* BEGIN Extracted text *

A Lawyer’s Freedom of Expression : There Is A Limit To What One Can Say 

February, 2010 - Véronique Ardouin

With regard to the professional obligations of a lawyer, is it possible outside the physical confines of the tribunal to let a judge know exactly what he thinks of him? Should the response be negative, does it not unduly restrain his right to freedom of expression otherwise guaranteed to all by virtue of the charters of rights and freedoms? This is the question to which the Court of Appeal had to respond recently by rendering judgment in the case of Doré v. Bernard(1), which has incited various reactions in the legal community.


The issue arose in the context of the motorcycle gang mega-trial held in 2001. Judge Jean-Guy Boilard, who was presiding at the trial, made certain disagreeable remarks aimed at Me Gilles Doré, defence counsel. Judge Boilard referred to the lawyer in these terms: [TRANSLATION] “boring rhetoric”, “presumptuous”, “an insolent lawyer is rarely of use to his client”, “I have a feeling this is going to be awful”, “quite ridiculous”. The same evening, Me Doré replied to the Honourable Judge Boilard by means of a letter couched in the most unequivocal terms as to the opinion he held of the said judge. For example, the letter contained the following reproaches addressed to Judge Boilard: [TRA NSLATION] “chronic inability to master the social graces”, “pedantic, cantankerous and petty behaviour”, “execrable individual”, “arrogant”, “fundamentally unjust”. On two occasions in this letter, Me Doré pointed out that it was to be considered as having been sent in his capacity as a private person and was in no way connected with his functions as a lawyer.

* END Extracted text *
* BEGIN Record list *

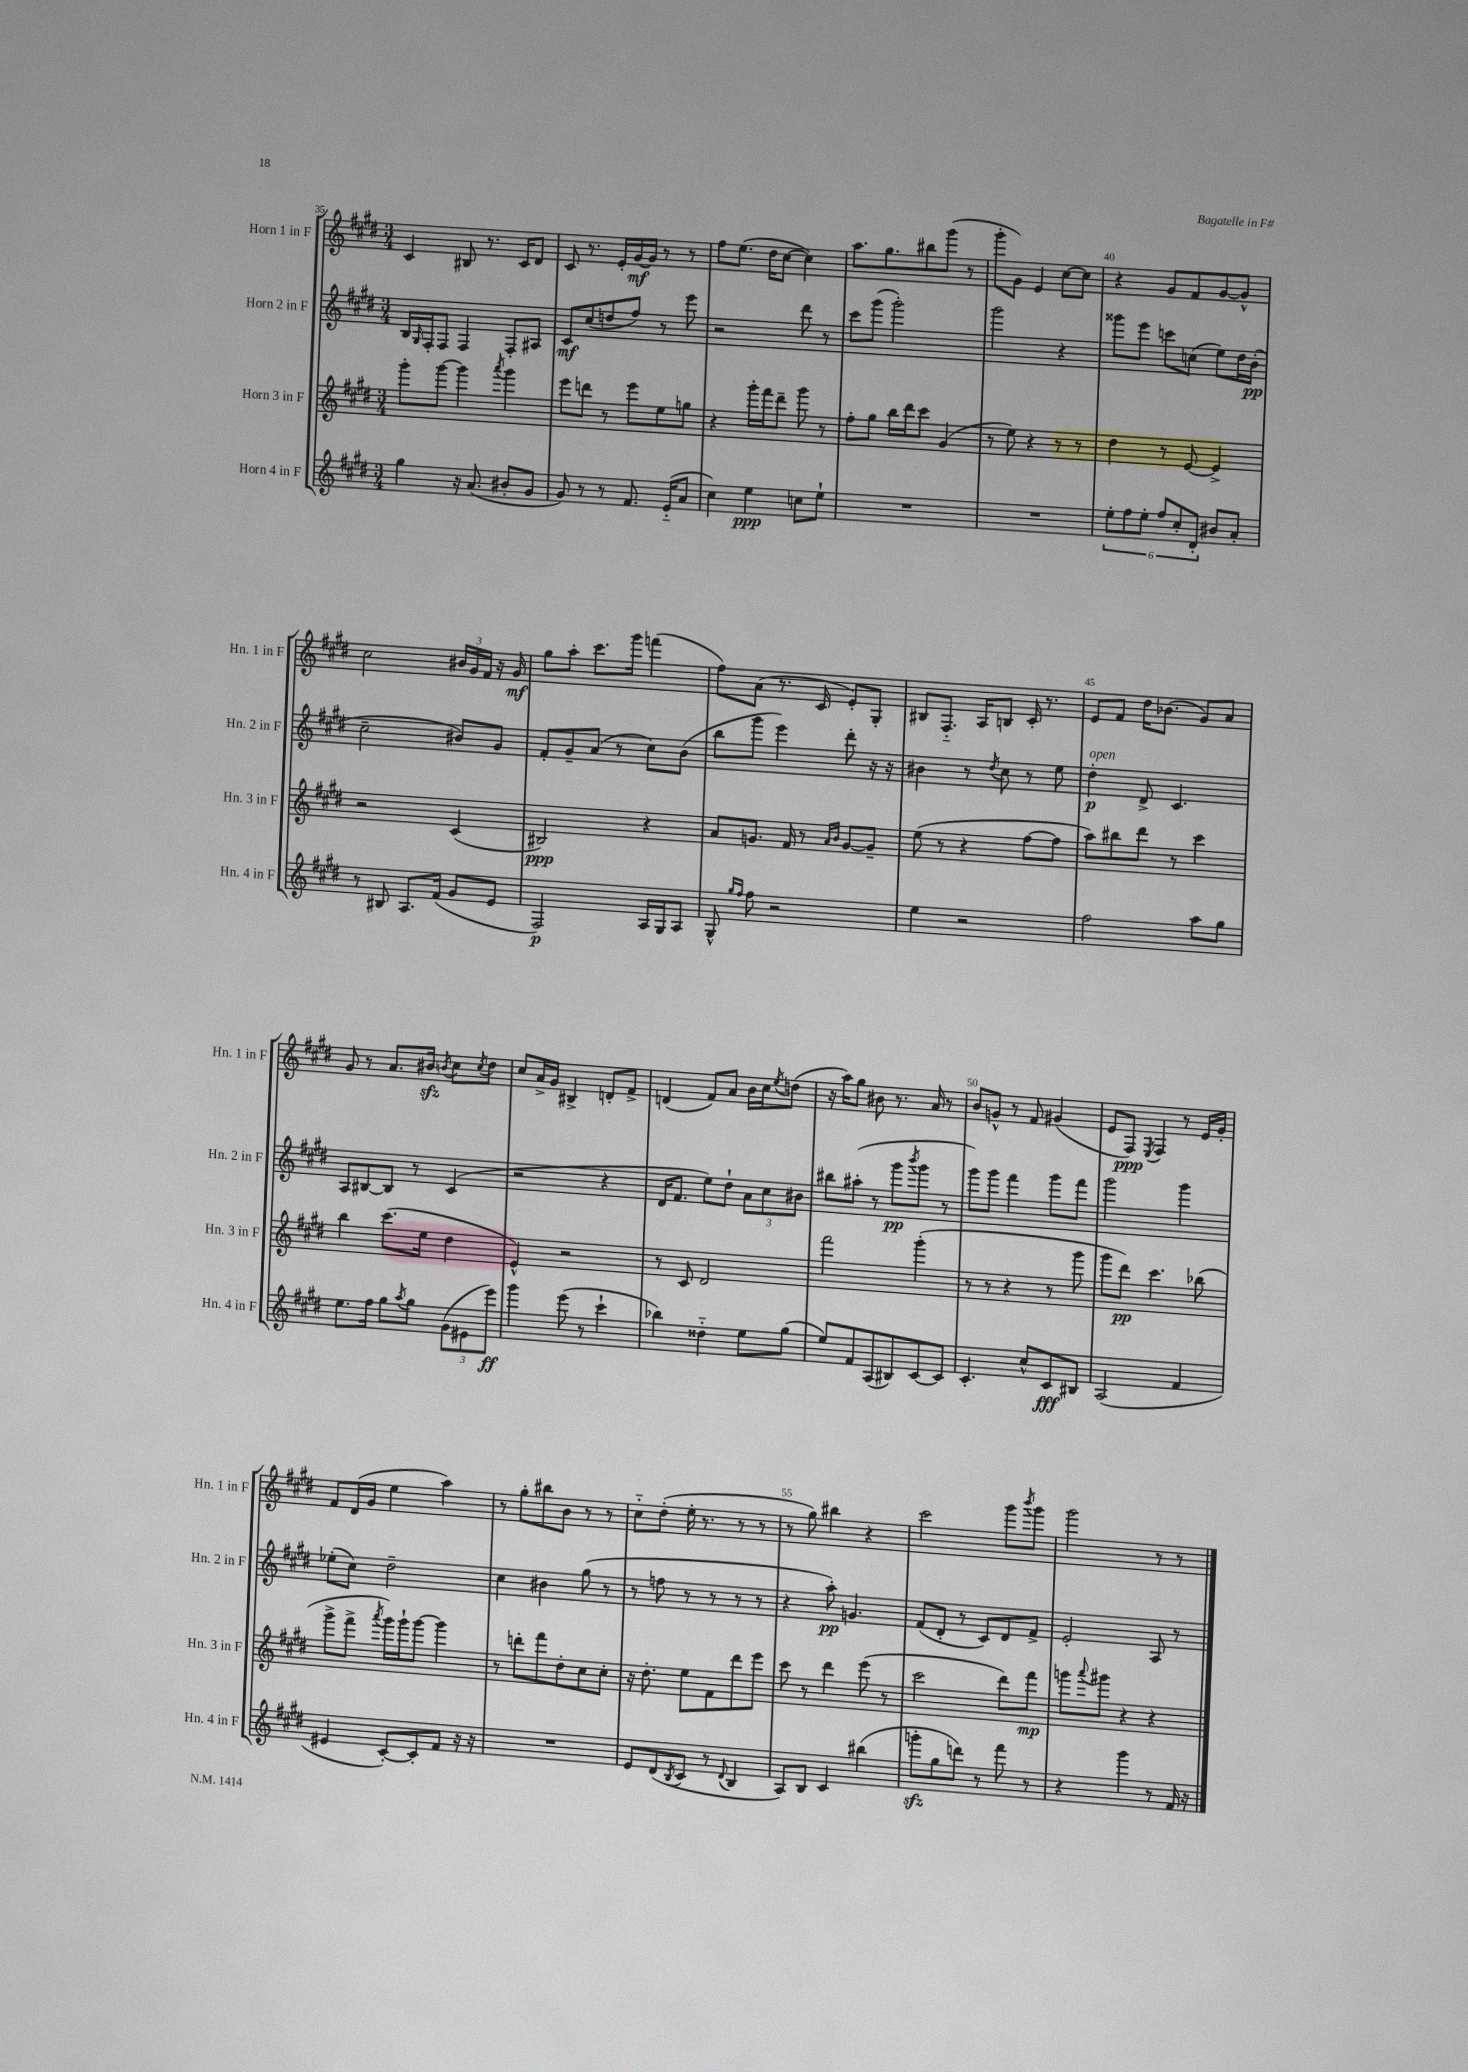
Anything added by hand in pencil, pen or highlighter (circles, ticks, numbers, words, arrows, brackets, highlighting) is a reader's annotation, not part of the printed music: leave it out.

**kern	**kern	**kern	**kern
*staff4	*staff3	*staff2	*staff1
*clefG2	*clefG2	*clefG2	*clefG2
*k[f#c#g#d#]	*k[f#c#g#d#]	*k[f#c#g#d#]	*k[f#c#g#d#]
*M3/4	*M3/4	*M3/4	*M3/4
4gg#	8ggg#'	16B	4c#
.	.	16qqG#	.
.	.	16F#'	.
.	[8ggg#	8F#	.
16r	4ggg#]	4F#	8B#
(8.a	.	.	.
.	.	.	8.r
.	8qaaa	.	.
8b#'	4ggg#	8F#'	.
.	.	.	16c#
8g#	.	8A#	8d#
=	=	=	=
8g#)	8eee	8c#	8c#
8r	8ddd	(8cc#	8.r
8r	8r	8dd	.
.	.	.	16e'
8.f#	8eee	8ff#)	[16g#
.	.	.	16g#]
.	8ee	8r	8r
(16e'~	.	.	.
8a	8gg	8eee	8r
=	=	=	=
4cc#)	4r	2r	8ff#
.	.	.	(8.ee
4ee	16ggg#'	.	.
.	16fff#	.	16dd#
.	8ddd#~	.	[8cc#
8cc	8ggg#	8ddd#	4cc#])
8ee`	8r	8r	.
=	=	=	=
2.r	8ff#'	8ccc#	8.aa
.	8gg#	(8ggg#	.
.	.	.	8.gg#
.	16bb	2ggg#')	.
.	16ddd#	.	.
.	8ccc#	.	8bb#
.	(4g#	.	(8ggg#
.	.	.	8r
=	=	=	=
2.r	8r	2ggg#	8ggg#'
.	8ee)	.	8g#)
.	4r	.	4e
.	8r	4r	[8cc#
.	8r	.	8cc#]
=	=	=	=
12ee'	4dd#	8ggg##	4r
12ff#	.	.	.
.	.	8eee	.
12ee'	.	.	.
12ff#	8r	8ccc	8g#
12cc#'	.	.	.
.	[8e	(8cc	8f#
12d#'	.	.	.
8b#	4e^]	8ee)	[8g#
8a'	.	16dd#	8g#^^]
.	.	(16b'	.
=	=	=	=
8r	2r	2cc#~	2cc#
8B#	.	.	.
8.A	.	.	.
(16f#	.	.	.
8g#	(4c#	8b#)	24b#
.	.	.	24g#
.	.	.	24f#
8e	.	8g#	16r
.	.	.	16g#
=	=	=	=
2F#)	2B#)	8f#'	8gg#
.	.	8g#~	8aa'
.	.	(8a	8.ccc#
.	.	8r	.
.	.	.	16ggg#
16A	4r	8cc#)	(4fff
16G#	.	.	.
8A	.	(8b	.
=	=	=	=
8G#^^	8a	8bb	8ff#)
16qqgg#	.	.	.
16qqff#	.	.	.
8ff#	8.g	8ggg#	(8a
2r	.	4eee)	8.r
.	16f#	.	.
.	8r	.	.
.	.	.	16c#
.	16qqa	.	.
.	16qqb	.	.
.	[8g	8ddd#'	8e')
.	8g~]	16r	8G#'
.	.	16r	.
=	=	=	=
4ee	(8ee	4b#	8B#
.	8r	.	8.F#'~
2r	4r	8r	.
.	.	.	16A
.	.	8qdd#	.
.	.	8cc#	8B
.	[8ff#	8r	16c#'
.	.	.	8.r
.	8ff#]	8ee	.
=	=	=	=
2ff#	8aa)	4dd#'	8e
.	8bb#	.	8f#
.	8ddd#	8d#^	16dd#
.	.	.	(8.b-
.	8r	4.c#	.
8aa	4ccc#	.	8g#)
8gg#	.	.	8a
=	=	=	=
8.ee	4bb	8A	8g#
.	.	[8B#	8r
16ff#	.	.	.
8gg#	(8.ccc#	8B#]	8.a
8qaa	.	.	.
8gg#	.	8r	.
.	16ee	.	16b#
.	.	.	8qb
(12g#	4dd#	(4c#	8cc#
12e#	.	.	.
.	.	.	8qcc#
.	.	.	8dd#
12eee)	.	.	.
=	=	=	=
4ggg#	4e^^)	2r	8cc#
.	.	.	16a^
.	.	.	16g#
(8eee	2r	.	4B#^
8r	.	.	.
4ccc#`	.	4r	8d'
.	.	.	8f#^
=	=	=	=
4bb-)	8r	16d#	(4d
.	.	8.f#	.
.	8c#	.	.
4dd##'~	2d#	8ee)	8f#)
.	.	8dd#`	8a
8ee	.	12a	16b
.	.	.	16cc#
.	.	12cc#	.
.	.	.	8qee
(8gg#	.	.	(8dd
.	.	12b#	.
=	=	=	=
8ee)	2fff#	8bb#	16r
.	.	.	16aa)
8f#	.	(8aa#'	8gg#
(8A	.	8r	8b#
8B#)	.	8ggg#	8.r
.	.	8qbbb	.
[8c#	(4ggg#'	8ggg#	.
.	.	.	16a
8c#]	.	8r	8r
=	=	=	=
4.c#'	8r	8ggg#)	8b
.	8r	8ggg#	8g^^
.	4r	4fff#	8r
8cc#^^	.	.	8f#
8c#	8r	8ggg#	(4g#
8B#	8ggg#	8fff#	.
=	=	=	=
(2A	8ggg#	2ggg#	8e
.	8ddd#)	.	8F#)
.	.	.	8qE
.	4.ccc#	.	4F#
4f#	.	4ggg#	8r
.	(8bb-	.	16e
.	.	.	16g#'
=	=	=	=
4e#	8ggg#^	(8ee-'	8f#
.	8fff#^	8cc#)	(16d#
.	.	.	16g#
.	8qaaa	.	.
[8c#')	16ggg#)	2dd#~	4ee
.	16ggg#`	.	.
8c#']	[8ggg#	.	.
8f#	4ggg#]	.	4aa)
16r	.	.	.
16r	.	.	.
=	=	=	=
2.r	8r	4cc#	8r
.	8ddd'	.	8gg#'
.	8fff#	4b#	8bb#
.	8dd#'	.	8b
.	8cc#	(8gg#	8r
.	8cc#'	8r	8r
=	=	=	=
8e	16r	8r	8cc#'~
.	8.dd#'	.	.
(8d#	.	8ff	(8dd#'
8qB	.	.	.
8c#	8ee	8r	16ee'
.	.	.	8.r
8r	8f#	8r	.
8qqd#	.	.	.
4B	8ddd#	8r	8r
.	8eee	8r	8r
=	=	=	=
8A)	8ccc#	4r	8r
8B	8r	.	8gg#)
4c#	4ddd#	8aa')	4bb#
.	.	4.g	.
(4bb#	(8eee	.	4r
.	8r	.	.
=	=	=	=
8ggg'	2ccc#	(8f#	2ccc#
8gg#	.	8d#'	.
8ddd)	.	8r	.
8r	.	8c#)	.
8fff#	8ddd#)	8d#	8ggg#
.	.	.	8qbbb
8r	8fff#	8f#^	8ggg#
=	=	=	=
4r	8ggg	2e'	2ggg#
.	8qqaaa	.	.
.	8ggg#	.	.
4ggg#	4r	.	.
8r	4r	8A	8r
16f#	.	8r	8r
16r	.	.	.
==	==	==	==
*-	*-	*-	*-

* END Record list *

Written request 1 =
Answer each question below from the article on a lawyer's freedom of expression, giving each answer on its own line.
(a) In what year was the motorcycle gang mega-trial held?
(b) Which court rendered judgment in the case of Doré v. Bernard?
(c) On how many occasions did Me Doré state in his letter that he was writing as a private person?
Written request 2 = Carry on the article about a lawyer's freedom of expression from its final sentence.

Answer 1 =
(a) 2001
(b) The Court of Appeal
(c) Two

Answer 2 =
The syndic of the Bar, alerted to the fact of this correspondence by the Chief Justice of the Superior Court, lodged a disciplinary complaint against Me Doré, accusing him of having contravened Section 2.03 of the Code of ethics of advocates(2) and Sections 59.2 and 152 of the Professional Code(3). The first provision establishes a lawyer’s obligation to behave in an objective, moderate and dignified manner, while the second two forbid the commission of acts that are derogatory to the honour and dignity of the profession. It must be noted however that Section 2.03 of the Code of ethics of advocates has, since the disciplinary complaint was lodged, been abridged. Section 2.00.01 of the same Code, differing very little from the former provision, has now replaced it.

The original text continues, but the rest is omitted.